◆ What to do
Restate all entries exactly. Skip the images.

(Record set)

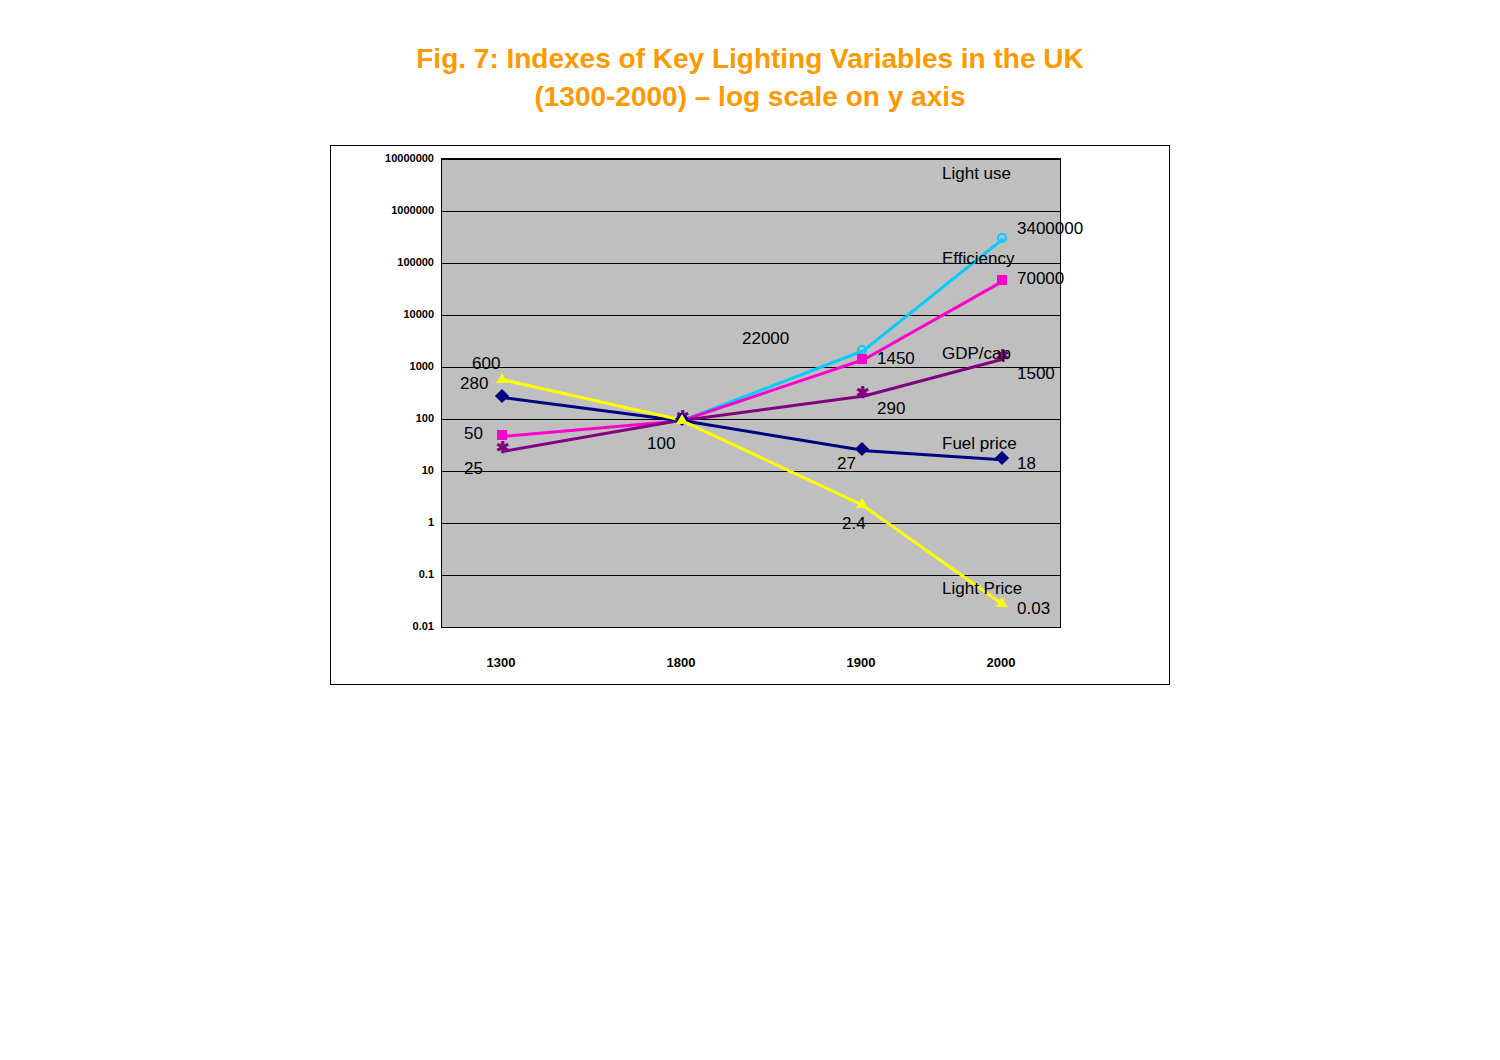Fig. 7: Indexes of Key Lighting Variables in the UK
(1300-2000) – log scale on y axis
10000000
1000000
100000
10000
1000
100
10
1
0.1
0.01
===== Series segments ===== x positions: 1300 -> 60, 1800 -> 240, 1900 -> 420, 2000 -> 560 y positions computed on log scale (10^7 at y=0, 10^-2 at y=468)
✱
✱
✱
✱
22000
1450
290
27
2.4
600
280
50
25
100
3400000
70000
1500
18
0.03
Light use
Efficiency
GDP/cap
Fuel price
Light Price
1300
1800
1900
2000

(End Record set)

◆ Task result
Fig. 7: Indexes of Key Lighting Variables in the UK
(1300-2000) – log scale on y axis
10000000
1000000
100000
10000
1000
100
10
1
0.1
0.01
===== Series segments ===== x positions: 1300 -> 60, 1800 -> 240, 1900 -> 420, 2000 -> 560 y positions computed on log scale (10^7 at y=0, 10^-2 at y=468)
✱
✱
✱
✱
22000
1450
290
27
2.4
600
280
50
25
100
3400000
70000
1500
18
0.03
Light use
Efficiency
GDP/cap
Fuel price
Light Price
1300
1800
1900
2000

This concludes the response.